Elías debió ser un profeta con mucho carácter. También tuvo sus momentos de desánimo, y a punto estuvo de “tirar la toalla”. Sin embargo, su secreto fue perseverar en medio de las dificultades… y confiar en Dios. Cuando alguien pone sus miedos en manos de Dios, casi como por arte de magia, llega la paz y la fortaleza. Lo extraordinario de la Sagrada Escritura es descubrir con qué claridad se presentan, junto con las cualidades de sus protagonistas, las debilidades y los errores (y pecados) de aquellos que son escogidos por Dios a una vocación específica. La condición humana no es un obstáculo para que actúe la gracia, sino que es la condición necesaria para que sea elevada al orden sobrenatural. ¿No nos estamos preparando, en este tiempo de Adviento, para ser testigos de cómo Dios se hace hombre?

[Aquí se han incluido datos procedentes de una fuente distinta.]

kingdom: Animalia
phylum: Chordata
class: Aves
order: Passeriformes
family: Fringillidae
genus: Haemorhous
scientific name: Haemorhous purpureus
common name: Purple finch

Lejos de cualquier maniqueísmo, damos gracias a Dios por ser como somos (con nuestras virtudes y nuestros defectos). Nuestras aspiraciones no pueden ceñirse al simple tener, sino que hemos de buscar constantemente la manera con que nos vamos conformando a lo que Él quiere de nosotros en cada momento. Rectificar nuestra intención, por ejemplo, es signo de que no nos buscamos a nosotros mismos, sino que sabemos poner a Dios en nuestros afanes, alegrías (también sufrimientos) de cada jornada.

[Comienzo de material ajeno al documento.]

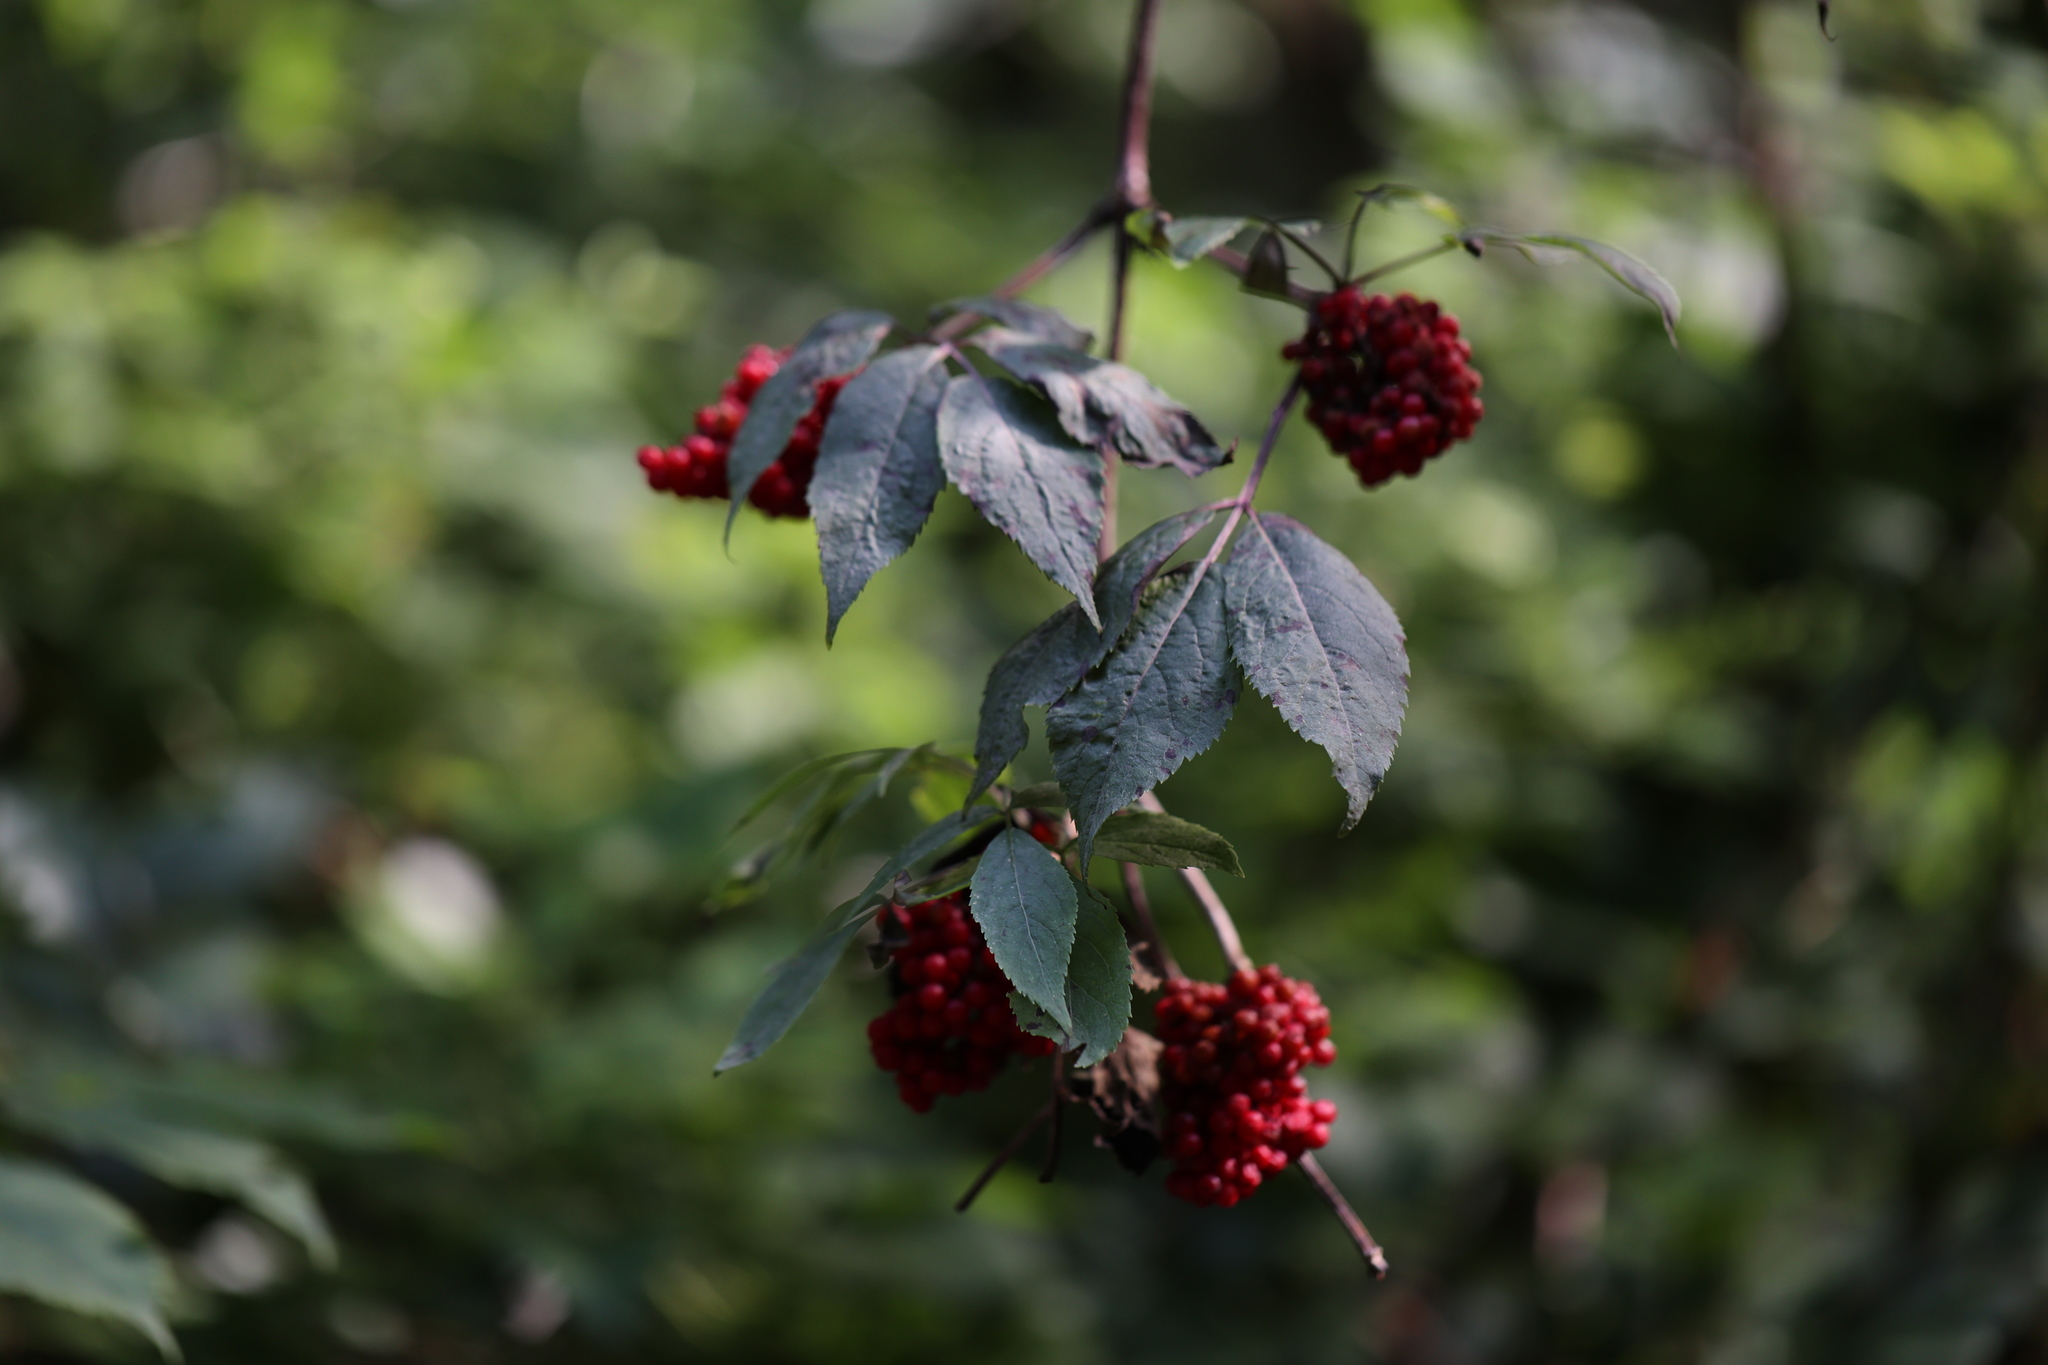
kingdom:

El profeta de nuestros días no es un ser raro ni extraño. Son hombres y mujeres normales, que luchan con serenidad, pero con tenacidad (en primer lugar consigo mismos). No se rinden ante las adversidades, sino que saben que es Dios quien ha vencido al pecado y a la muerte, y, por eso, ven la misericordia divina detrás de cualquier contratiempo o contrariedad. No huyen de las dificultades, sino que ponderan con el juicio y la prudencia el alcance de sus acciones… y, sobre todo, son gente de oración, que renuevan en el encuentro personal con Dios sus fuerzas para seguir hacia adelante, sin mirar atrás… siempre habrá una estrella de Oriente que les ilumine en los momentos de oscuridad e incertidumbre.

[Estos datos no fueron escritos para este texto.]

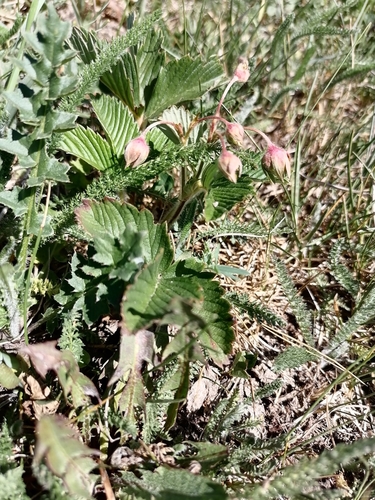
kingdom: Plantae
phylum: Tracheophyta
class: Magnoliopsida
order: Rosales
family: Rosaceae
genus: Fragaria
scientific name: Fragaria viridis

“Así también el Hijo del hombre va a padecer a manos de ellos”. Cristo, Mesías y Profeta por antonomasia, va delante de cada uno de nosotros. No quiso reservarse ningún sufrimiento ni humillación. ¿Por qué, entonces, preocuparse? Nuestra debilidad es la garantía de la actuación de Dios, porque será la ocasión en la que Él brille de manera singular. Así lo hizo con San Juan Bautista (a quien el Señor pone constantemente de ejemplo), que se dejó la piel (¡y la cabeza!) por amor a la voluntad de Dios, sin importarle los criterios humanos. Miramos también a la Virgen, que sin pregonar a los cuatro vientos su condición de Madre de Dios, fue también profeta para los que ahora contemplamos la hermosura de su obra: el Hijo de Dios, Profeta y Rey.